Tuesday, December 29, 2009

Farina- Its not just a breakfast grain, He's our acting Mayor


As Reported on NJ.com's Hoboken Now yesterday, Jimmy Farina is acting Mayor of Hoboken until Dawn Zimmer gets back from vacation next week. Jimmy as a long time City Clerk is probably the best choice Dawn could make to temporarily fill given his experience, the fact he has done it before several times under the Roberts Administration, and knows all the contacts in City Hall. With that said one reader sent me this yesterday:

WTF! My heart skipped a beat for a second today....thankfully it was just for a moment after reading beyond the headline.


Hoboken City Clerk Acting as Mayor (on NJ.com)

Photo Courtesy of the MSV Blog (cropped)

My comments: Despite one readers initial reaction the City of Hoboken should be in good hands with Jimmy's experience and knowledge of the workings of City Hall.
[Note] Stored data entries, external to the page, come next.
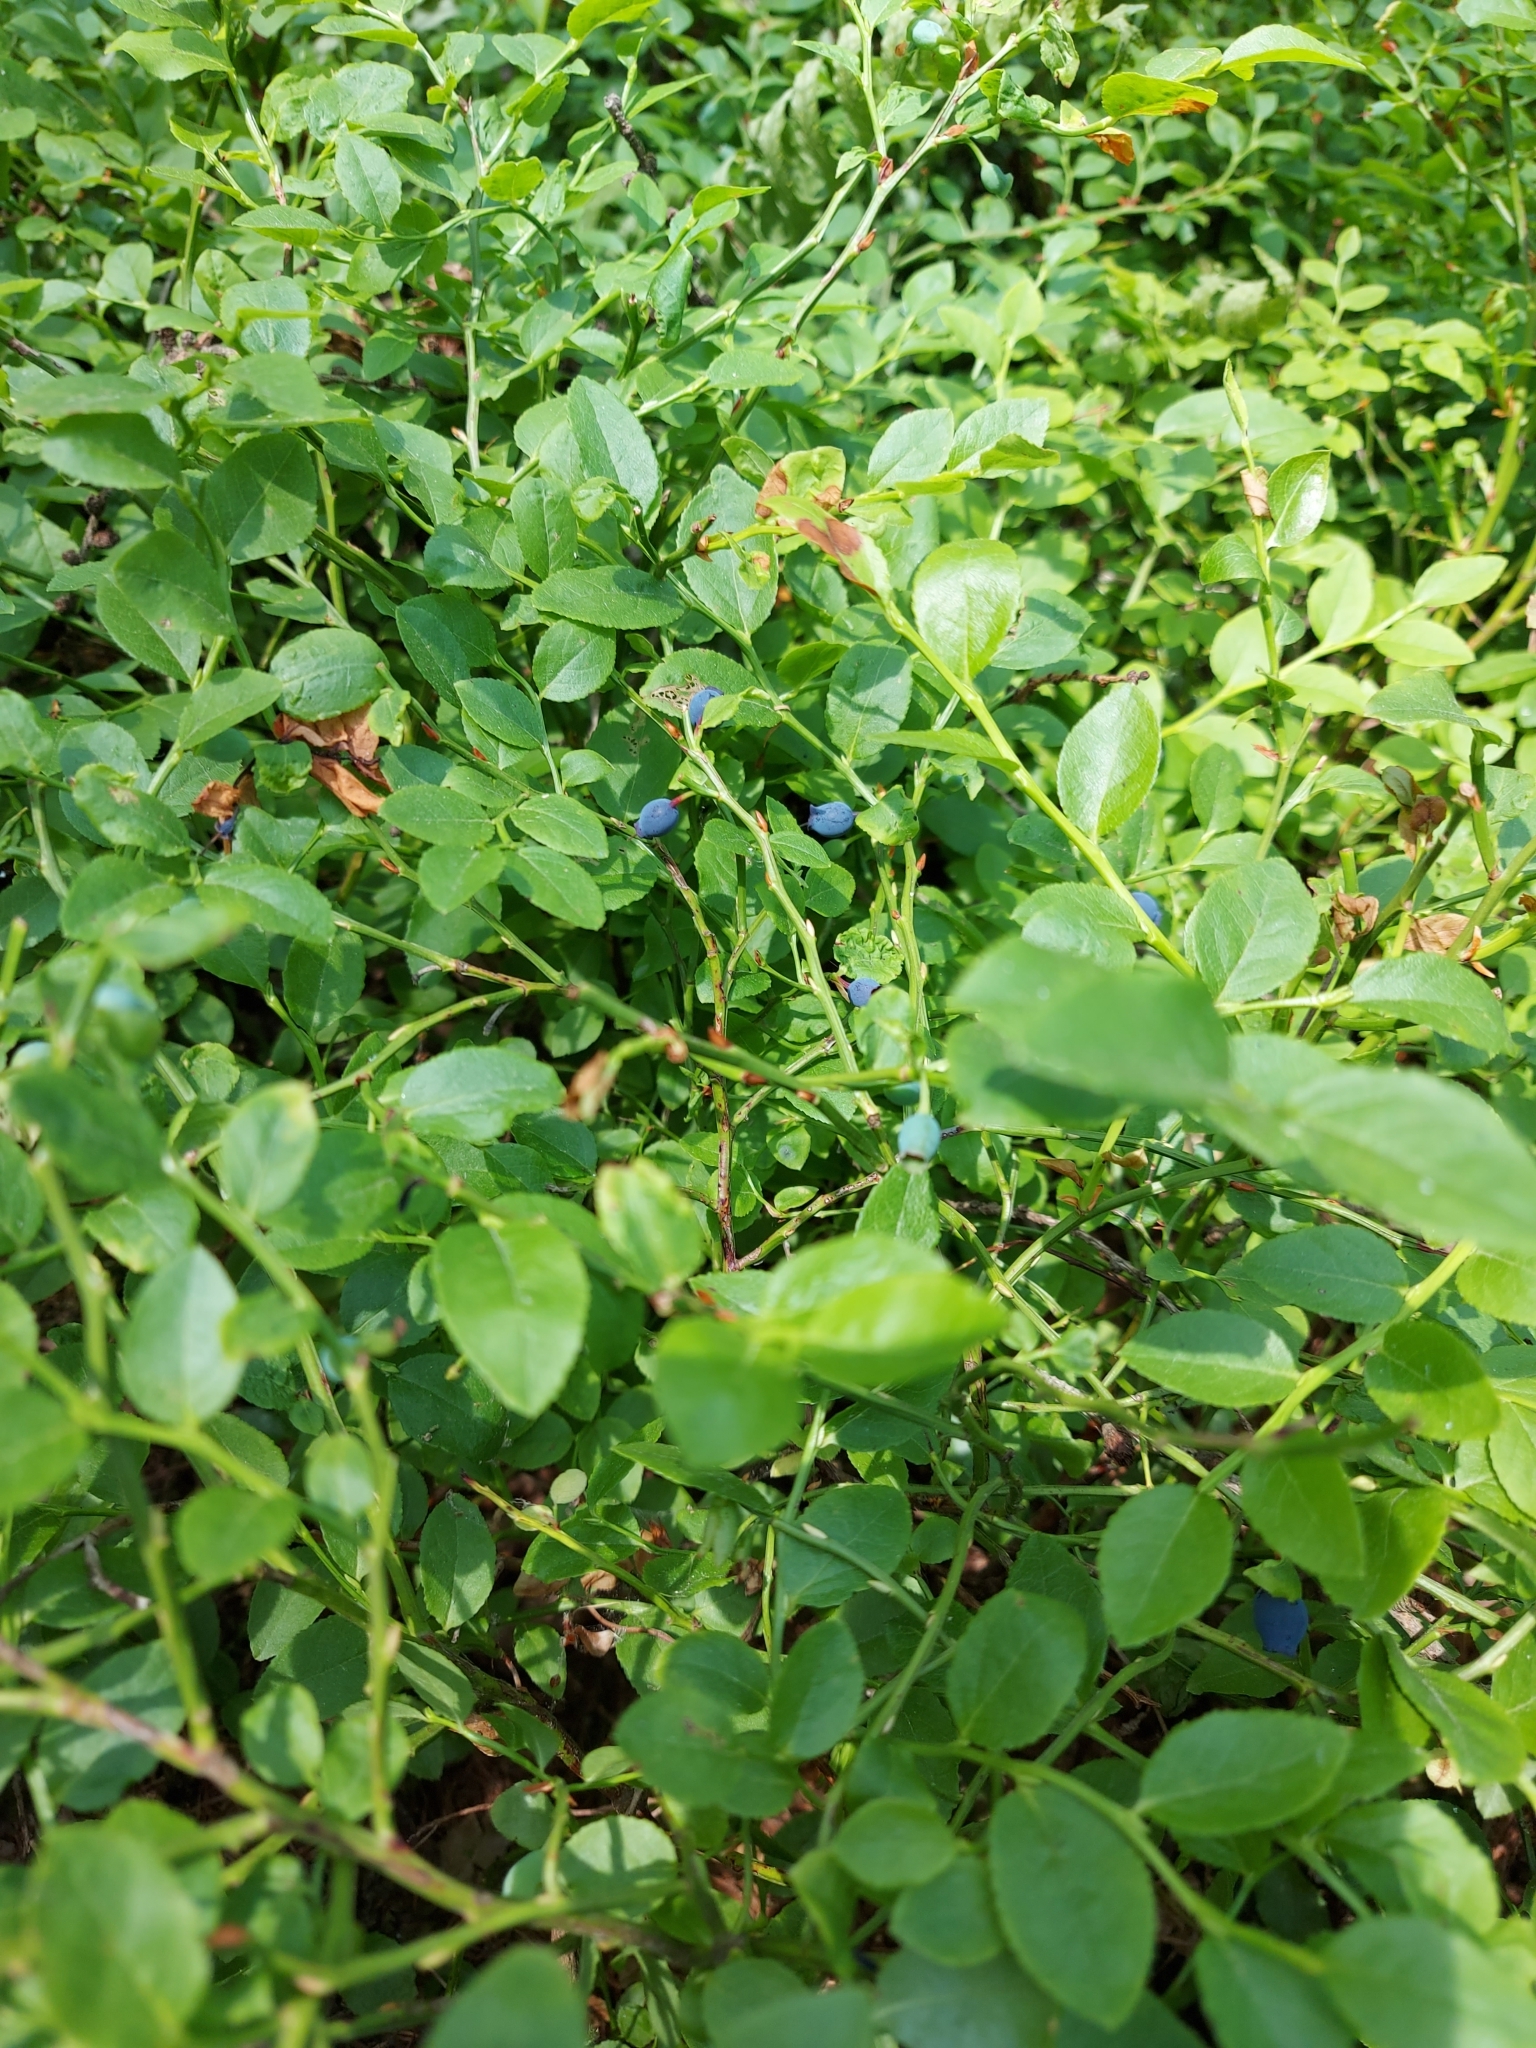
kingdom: Plantae
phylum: Tracheophyta
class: Magnoliopsida
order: Ericales
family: Ericaceae
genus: Vaccinium
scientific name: Vaccinium myrtillus
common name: Bilberry
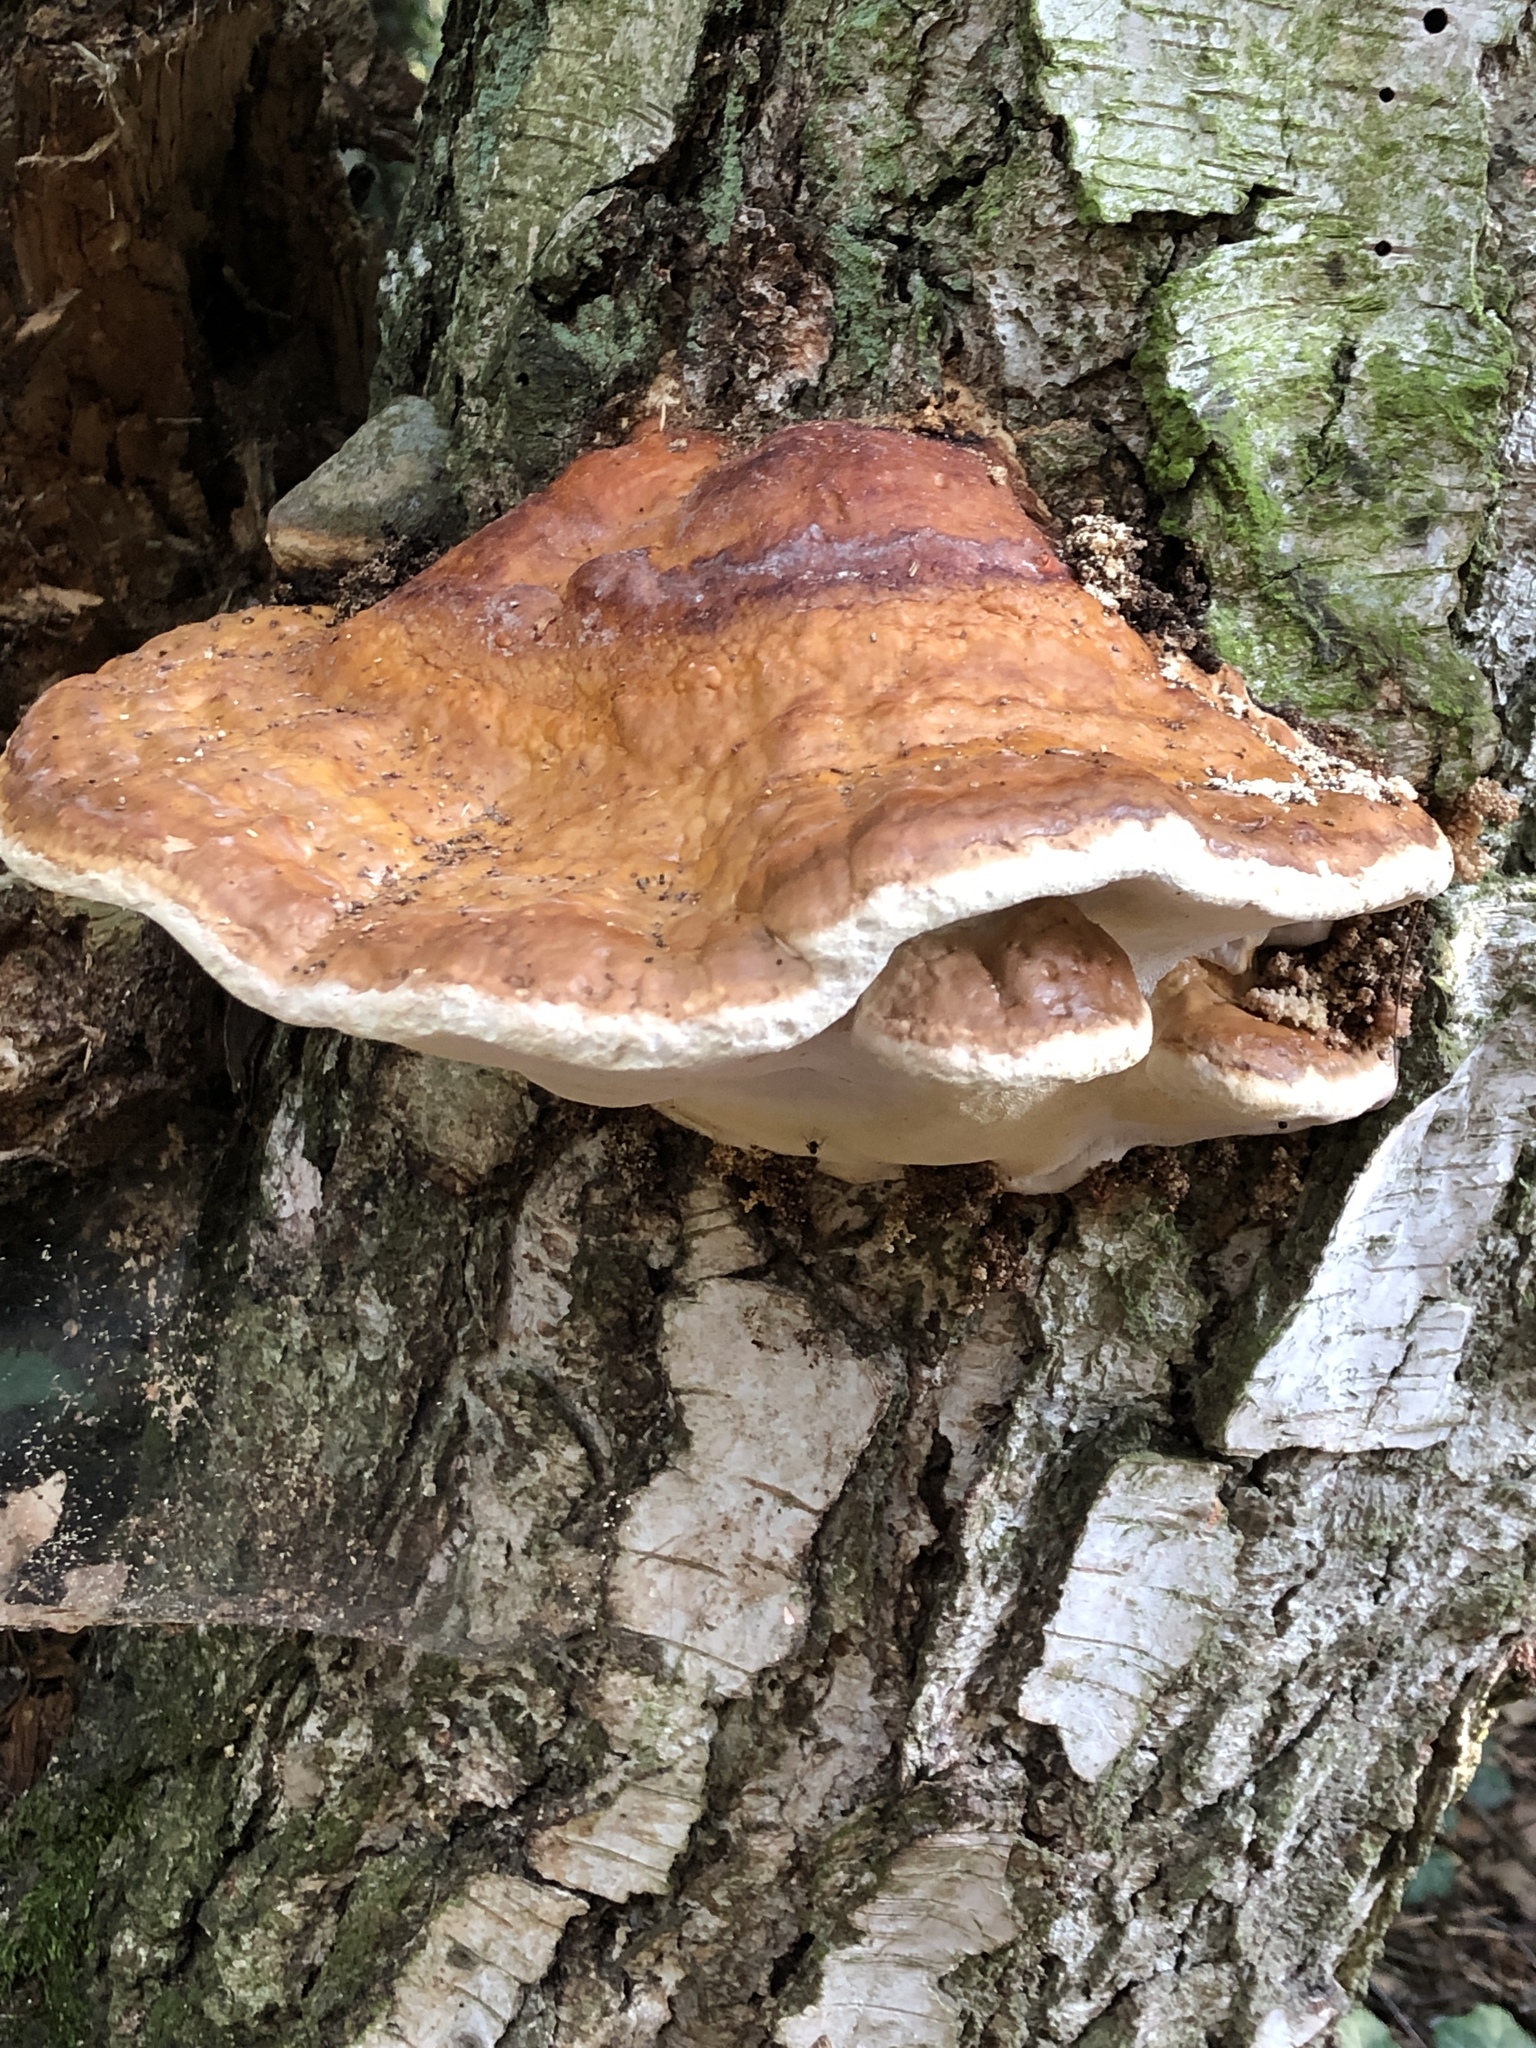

Here are things that I can guarentee that you won't see Jimmy do in his week long stint as acting mayor of Hoboken....
  1. Have a photo-op session on a trampoline. Cammarano has been there and done that. Besides, he doesn't want to throw out his back.
  2. Do a money drop exchange at the Malibu Diner. Cammarano has been there and done that.
  3. Put his name on all City Vehicles. Roberts has been there and done that.
  4. Cut a ribbon at Pier C Park. The park hasn't been finished yet. Handrails are still needed to complete the park. David Roberts is pining for attendence at this event but will have to wait until 2010 to see his $20 million dollar kidney bean/fetus shaped park come to fruition. I must admit it looks awfully nice.
  5. Threaten to grind certain Hoboken constituents into powder. Cammarano has been there and done that.
  6. "Cut" the City work week to 21 hours. The new hours would be 10AM-4PM with a three hour siesta from 12-3PM. This is simply too radical for someone like Jimmy Farina. The increase in hours would be too much for some at City Hall. Just kidding. :) Joking aside, it must be noted that there are many employees that do work hard in City Hall.
  7. Search for the $600,000 in missing quarters from the HPU. Thanks to the investigative work of the NJ Attourney General, they have most likely solved this case. Due process must happen but the case against John Corea former HPU Director is pretty compelling.
  8. Find an additional 80 absentee ballots laying around for Beth Mason. Even if they were found the margin of the election (a whopping 20%, despite the way-off predictions of a close race by Hoboken 411, a leader in misinformation about Hoboken politics) was so wide it wouldn't make a difference. Besides, the County handled the last election anyway.
  9. Have a celebrity boxing match with Dave Roberts. For those of you who don't remember or weren't here, there once was a bit of a donnybrook between the two a few years ago. They have since patched things up.
  10. Get a "God Complex" and just go "Klaussen" on employees at City Hall.  While I might not always agree with Jimmy's politics he is an intelligent man who knows the workings of City Hall very well and for the most part has an even temperment. The thumbs up in the picture above should give the Citizens of Hoboken confidence that his temporary placement of holding the reigns of City Hall will be uneventful and guide Hoboken until the new year safely; that is until our duly elected Mayor Dawn Zimmer gets back from a well deserved vacation in the new year. Revolt's latest letter will be awaiting her response on top of the gazillion other things that are on her plate.